The teams will debrief staff after difficult cases, such as when many patients die at once, trauma cases, or in other situations associated with nurses’ stress.

“We know the stress it causes leads to burnout,” Resseguie said.

Recognizing that stress often accompanies professional caregiving, Texas Health Dallas offers stress support through programs such as Critical Incident Stress Management services, therapeutic support groups led by chaplains in a number of specialty areas and an employee assistance program. Leadership encourages nurses to balance life and work and to say no to extra shifts when tired.

“Preventing burnout is an important element of creating healthy work environments that attract and retain nurses,” Marshall said. “Several methods for creating such work environments in health care include creating participative leadership environments where nurses have a voice in designing space, making necessary changes to workflow and care delivery processes, and involvement in decision-making related to flexible scheduling and other unit practices.”

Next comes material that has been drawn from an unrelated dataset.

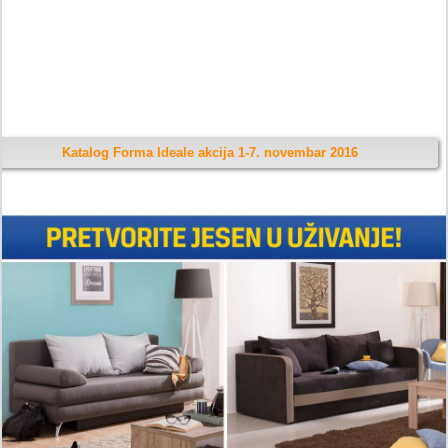
Katalog Forma Ideale akcija 1-7. novembar 2016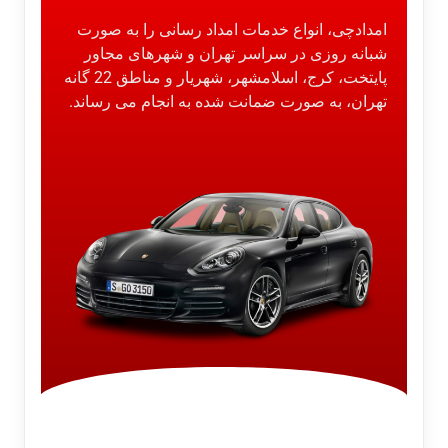
امدادچی، انواع خدمات امداد رسانی را به صورت
شبانه روزی در سراسر تهران و شهرهای مجاور
پایتخت، کرج، اسلامشهر، شهریار و مناطق 22 گانه
تهران، به صورت ضمانت شده به انجام می رساند.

When Memorial leaders pick up on symptoms of burnout, they talk with nurses and help them on a different path. It holds to a reasonable nurse-patient ratio and promotes communication and participation on nursing committees and research. The health system also offers therapeutic massages. It had provided a concierge service for employees but has discontinued that practice.

“The economic times have changed, especially in health care,” said Ray. “We decided the benefit was great, and people appreciated it. But we had to put our resources to a different use.”

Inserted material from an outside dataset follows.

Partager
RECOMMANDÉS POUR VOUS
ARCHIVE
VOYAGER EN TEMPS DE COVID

Vanderbilt University Medical Center in Nashville, Tenn., still offers a variety of concierge services with its Vanderbilt Valet program. Susie Lyons, manager of employee programs for Vanderbilt, finds it a popular service that employees appreciate and that the hospital can offer at a reasonable cost.

While hospitals work to retain nurses, some professionals reach a point where they want to transition to other clinical settings that offer a different pace.

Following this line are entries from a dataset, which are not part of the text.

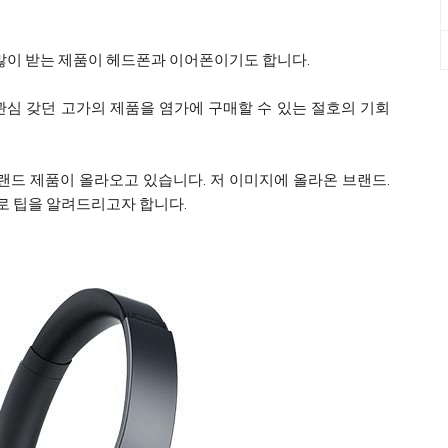
 많이 받는 제품이 헤드폰과 이어폰이기도 합니다.
관심 갖던 고가의 제품을 염가에 구매할 수 있는 절호의 기회
랜드 제품이 올라오고 있습니다. 저 이미지에 올라온 브랜드.
로 팁을 알려드리고자 합니다.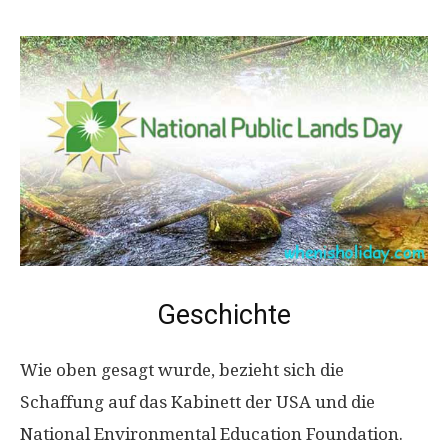
Geschichte
Wie oben gesagt wurde, bezieht sich die
Schaffung auf das Kabinett der USA und die
National Environmental Education Foundation.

“In home care, you build more of a relationship with patients,” said Michele Miron, recruiting director for Bayada Nurses in Mount Laurel, N.J. She explained that such relationships help nurses avoid burnout.

Bayada recognizes nurses’ accomplishments with its “Hero on the Home Front” campaign and offers nurses scholarships and a career path with leadership opportunities.

The University of Rochester Medical Center celebrates nurses’ accomplishments through its Strong Stars program. Patients and visitors fill out a card describing how someone has helped them, and the hospital posts it on its intranet site. The health system also ties years of service with perks, such as free parking.

“Little things make a difference to people, because they know somebody is out there and somebody cares,” Resseguie said. “That goes for all of us. We want to work in an environment where we know people care.”